With an eye to the mounting time pressure, Sauls did, however, order thousands of disputed ballots to be brought to the state capital, Tallahassee, so they would be secure and ready if they needed to be counted or examined.

"The judge gave us a good step forward in ordering that the ballots be brought to Tallahassee -- obviously not as quickly as we'd like," Gore spokesman Doug Hattaway told MSNBC, adding that the Democratic legal team was assessing the decision.

Bush's vice-presidential running mate, Dick Cheney, spoke of the urgency of concluding the historic electoral impasse, with the president's inauguration set for Jan. 20.

"We've already used up, with the recount process in Florida, the legal challenges, some 30 percent of the available time for the transition.
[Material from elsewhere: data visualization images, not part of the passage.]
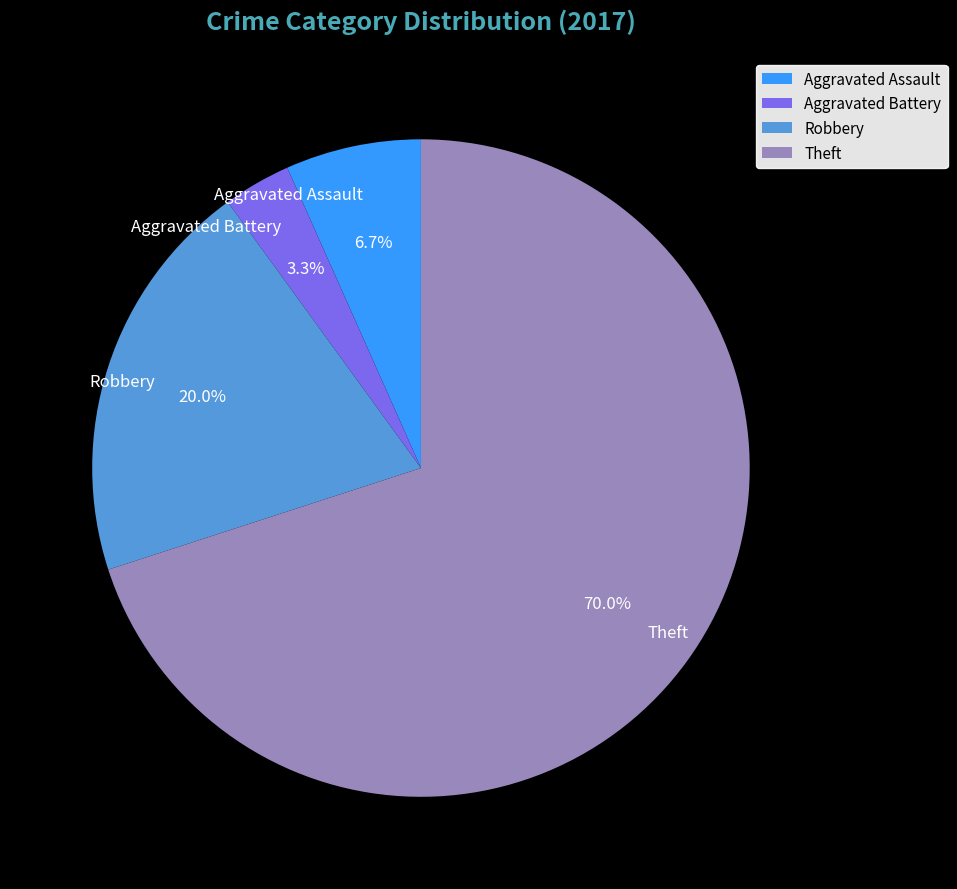

How many slices are in this pie chart?

4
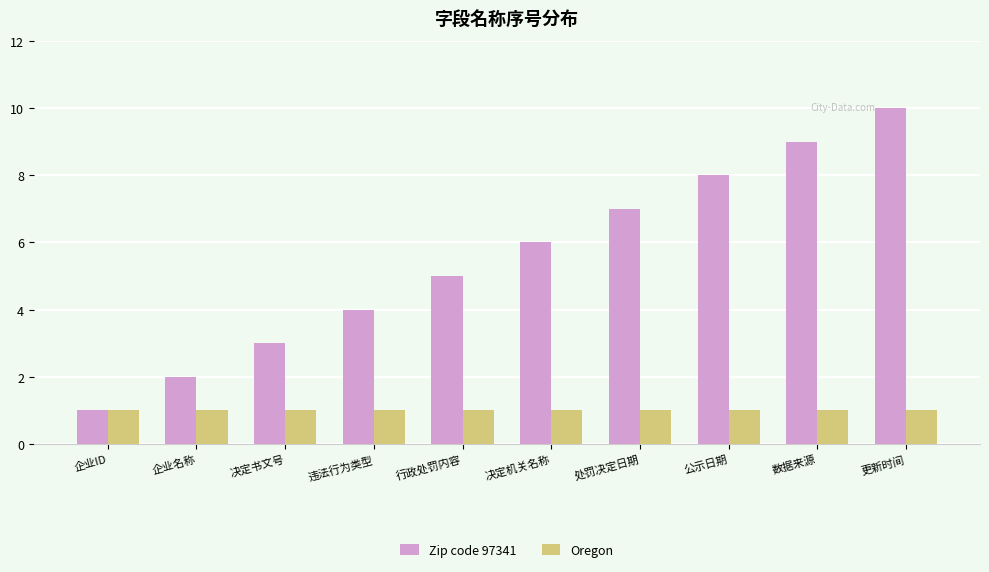

What position from the left is 决定机关名称?

6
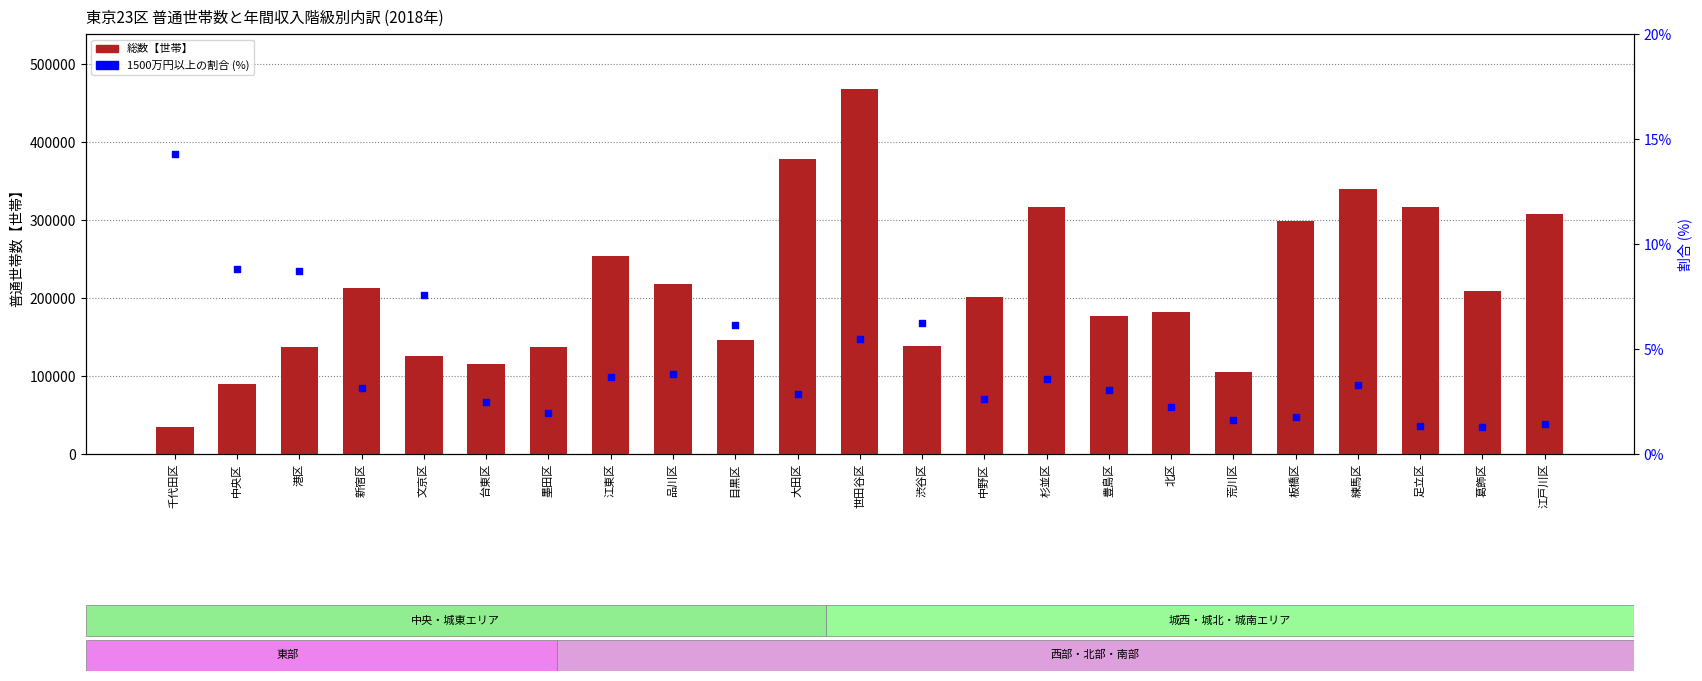

At which category is the sum across all series the highest?

世田谷区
We can't afford to wait any longer," Cheney said on CNN's "Larry King Live" on Tuesday.

Gore adviser and former Secretary of State Warren Christopher warned against any move by the Florida lawmakers and asked Americans to remain patient.

"There is a legal process going forward, and if they try to preempt that and rush in and reach a conclusion, it's going to look unduly political, because, after all, it is a Republican-dominated legislature," he said on the same program.

POLLS SHOW FATIGUE

Gore appeared in public twice on Monday, again on Tuesday, and yet again on Wednesday morning for a television interview -- eager to shore up ebbing support as public opinion polls showed that up to 60 percent of Americans believed he should concede the election to Bush.

But an NBC poll taken on Monday evening after the vice president made a five-minute televised address, while revealing growing impatience with the drawn-out process, showed that number had slipped back down to around 49 percent.

As Gore and his advisers sought to combat the impression that Bush has become the de facto president-elect of the United States, Bush's communications director, Karen Hughes, said the Texas governor had gone back to his secluded Texas ranch to "think and reflect" about the transition to power.

Cheney said decisions could be finalized "fairly rapidly" on some key Cabinet appointments.

Republican sources said among Bush's first appointments would be retired Gen. Colin Powell as secretary of state and Condoleezza Rice as White House national security adviser. But Hughes said Bush was unlikely to reveal his picks this week, given the legal wrangling.